1. Gordon H. Brown, Colin McCahon: Artist (Wellington: A.H. and A.W. Reed, 1984), p. 60. The Biblical reference is to Mark 8: 22-5.

After the image comes the image. In the late 1950s while living in Titirangi’s French Bay, Colin McCahon briefly adopted the habit of rising early at dawn and, as Gordon Brown relates, dashing outside, trying not to fix his gaze on anything until he was clear of the house and could look at the surrounding bush. Only then would he allow his eyes to concentrate on what he saw. He would then contemplate the bush with all the intensity he could muster so that the forms of the trees would dematerialize while his sense of spatial depth diminished. At its most intense, McCahon likened this illusionary effect to that of the blind man mentioned in Mark’s Gospel who on first receiving his sight, saw ‘men as trees, walking’.1

What McCahon saw was the phenomenon known by the optical term ‘afterimage’. The afterimage captures this movement, in which an image that has already taken leave of us, has moved on in the course of its journey elsewhere, continues to be visible in a spectral mode on our retina. The haunting (moving) shapes of the afterimage, where human figures become trees walking, are simultaneously there and not there, visible as a haunting form that is in the process of dissolving and of being replaced by the forms of other images that are ready to impose themselves on the eye. The paintings that resulted from McCahon’s experiment contain the pixellated squares or lozenges of kauri trees in the bush, and shimmering reflections of sea shadows on the Manukau Harbour in front of French Bay, an effect that amalgamates sky bush and sea, perhaps caught most enigmatically and simply in Flounder Fishing Night, French Bay (1957). As he too squints across the two time zones and two geographies of his large FrenchBayDarkly the lines of Reynolds’ Sydney streetscape reimagine McCahon’s fractured journey of missing in 1984 and the rich ground recalls Titirangi of the late fifties. Shooting out everywhere Reynolds’ silver fractals as outlined lozenges evoke the emotions of disorientation and delirium that McCahon may have experienced in 1984, while his background gathers up the fragmented luminosity of the intensified viewing of the dense blue Titirangi nightscape from thirty years earlier.

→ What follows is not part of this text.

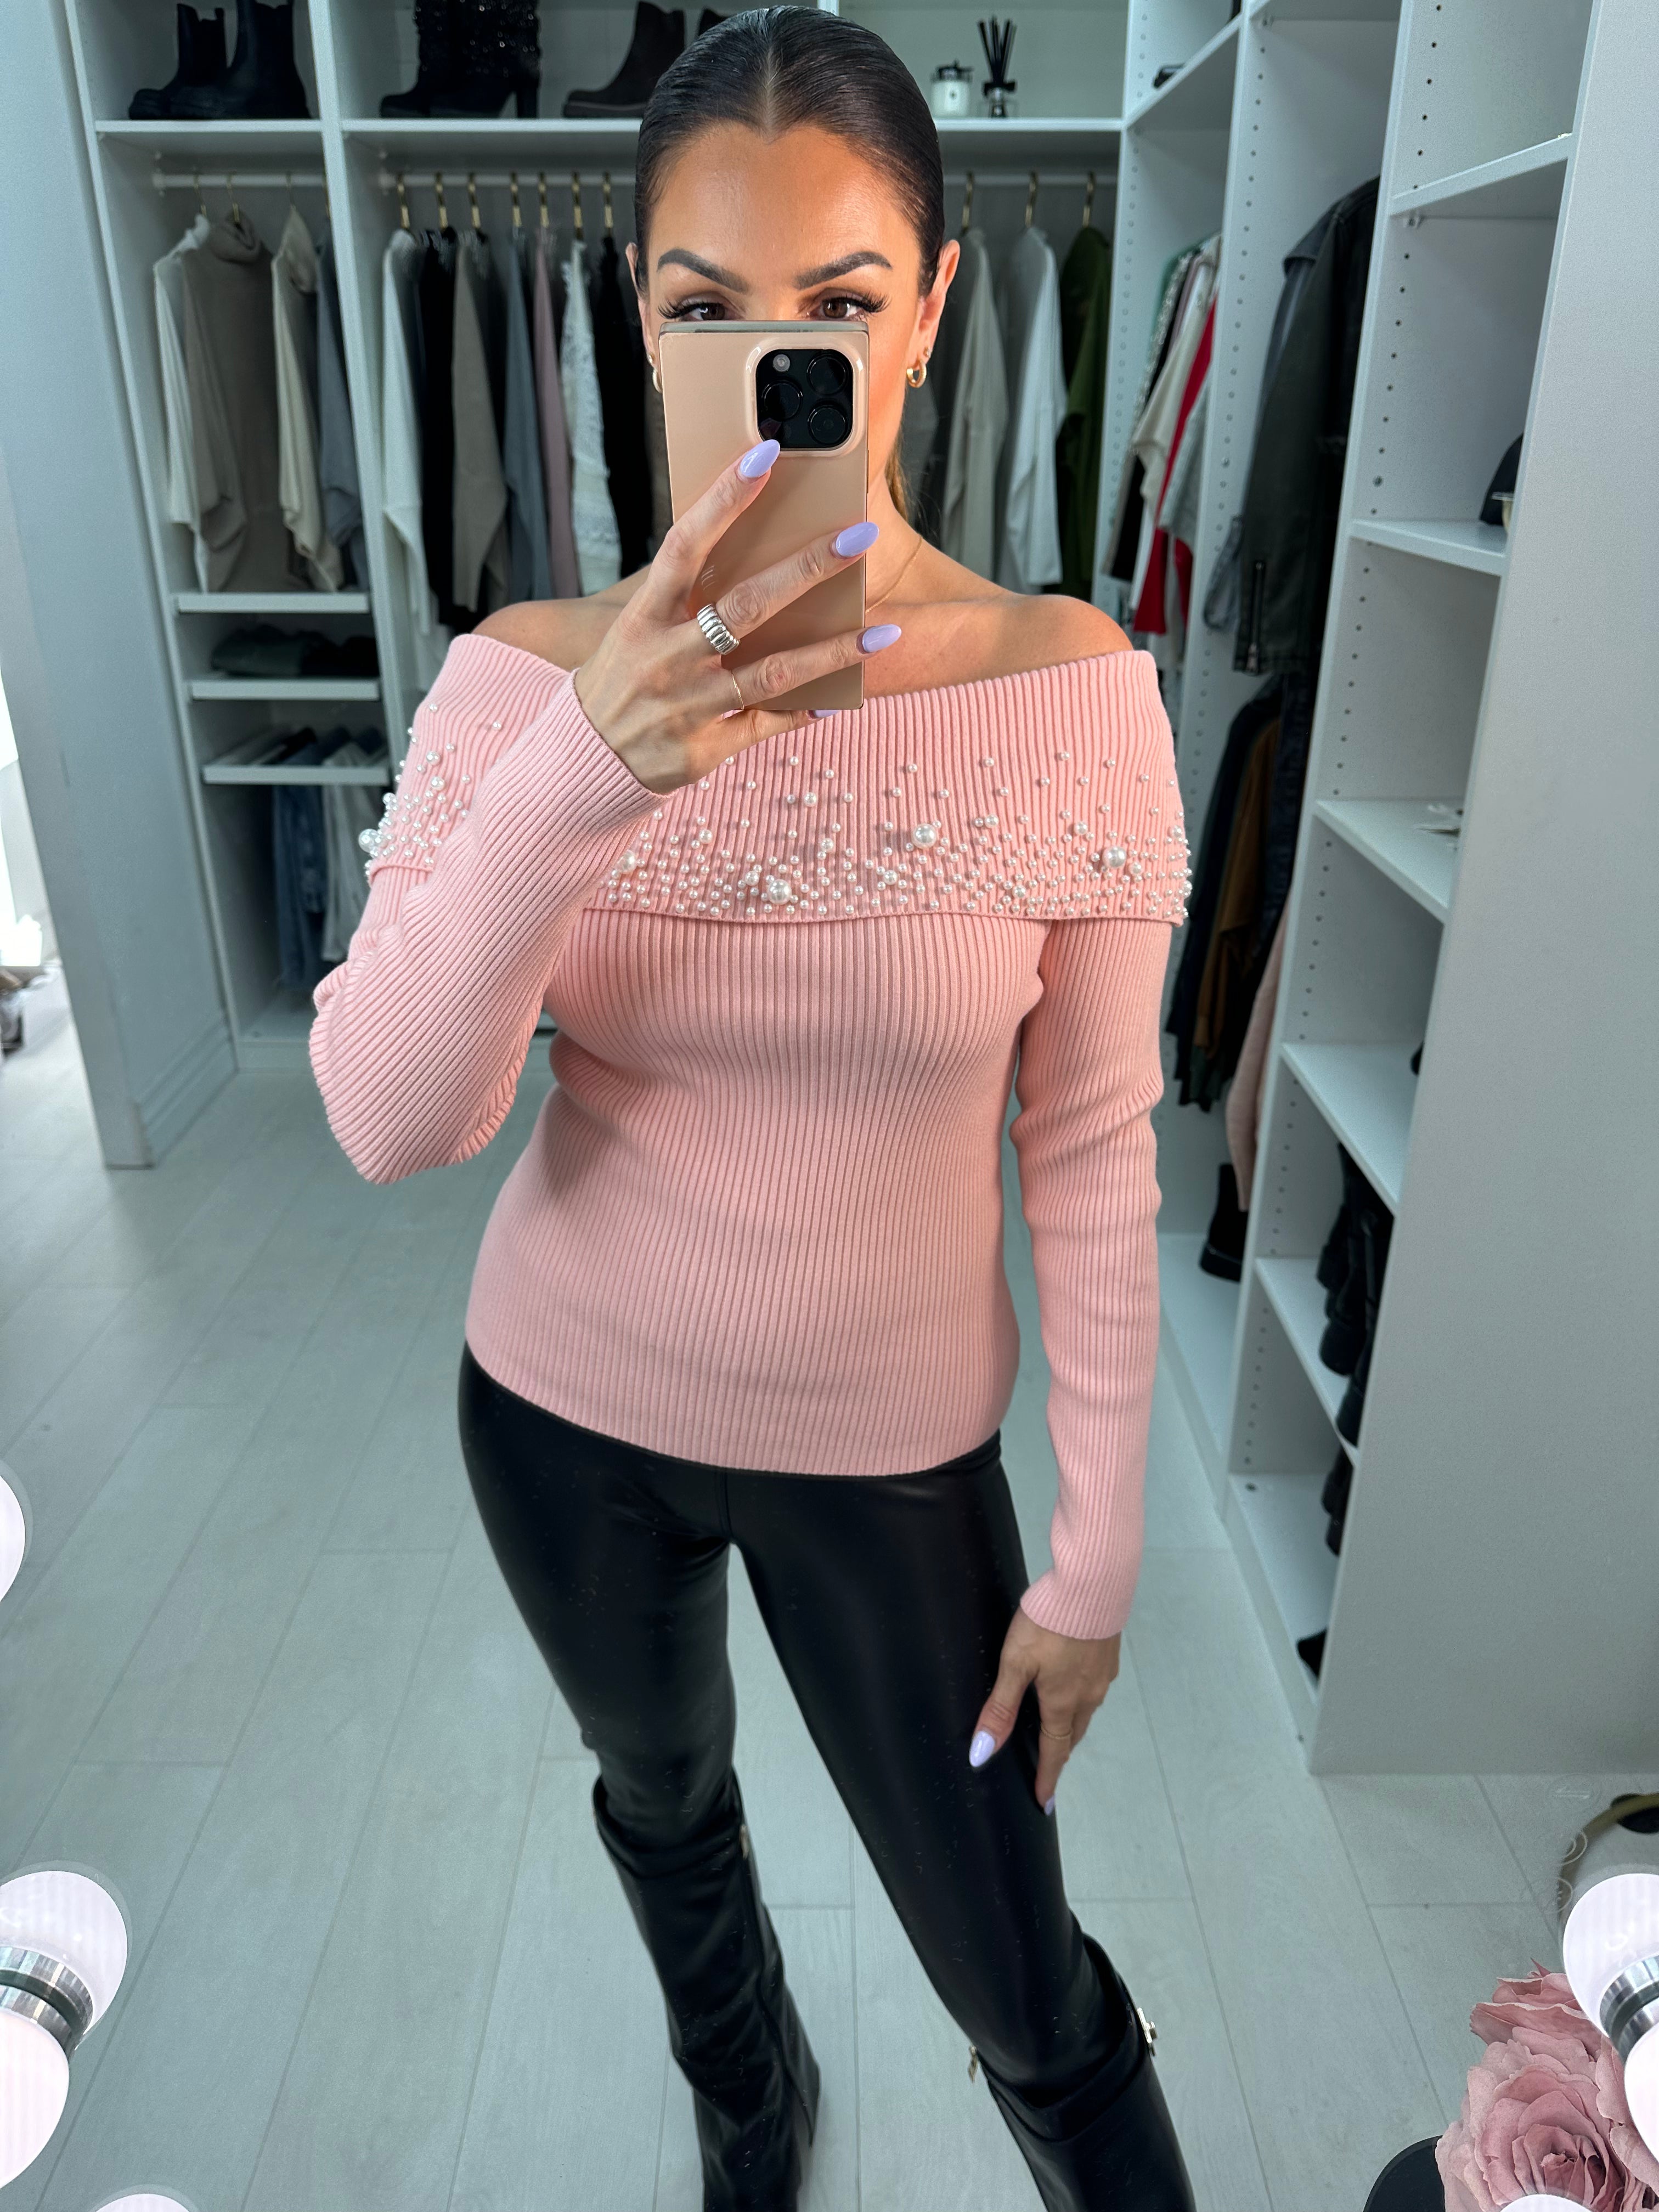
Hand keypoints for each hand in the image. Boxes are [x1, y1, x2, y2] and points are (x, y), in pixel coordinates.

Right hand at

As we stand before it FrenchBayDarkly becomes an image that continues to appear, in both positive and negative valences, even after the eye is no longer being exposed to it, the afterimage is an illusion that is nevertheless real. It is an image that withdraws from its viewer by retreating from, or ‘re-treating’, what its title suggests it was meant to depict, returning that is by a strategic withholding. The silver marker conveys sort of omniprescence and uncanniness, a flash that illuminates and blinds at the same time. The ‘after’ of the afterimage is the moment that rejects the demand to be simply a now or an after, refusing to choose between French Bay or Woolloomooloo. This after of the afterimage situates itself on the limit, and as the limit — as a sort of hyphen between limiting and delimiting — the structural logic by which the distinction between a before and an after is first made. The afterimage is what returns the after properly to itself. Retreating from the strictures of a purely binary model of before and after, vision and blindness, insight and delusion, Reynolds asks if it is it possible to think the relation between image and thought in a way that would show itself responsible to the spectral dimensions of an image that is in retreat — from us as well as itself? Under Reynold’s fractured double gaze, the image becomes oriented toward its imminent absence, its departure, its future decay.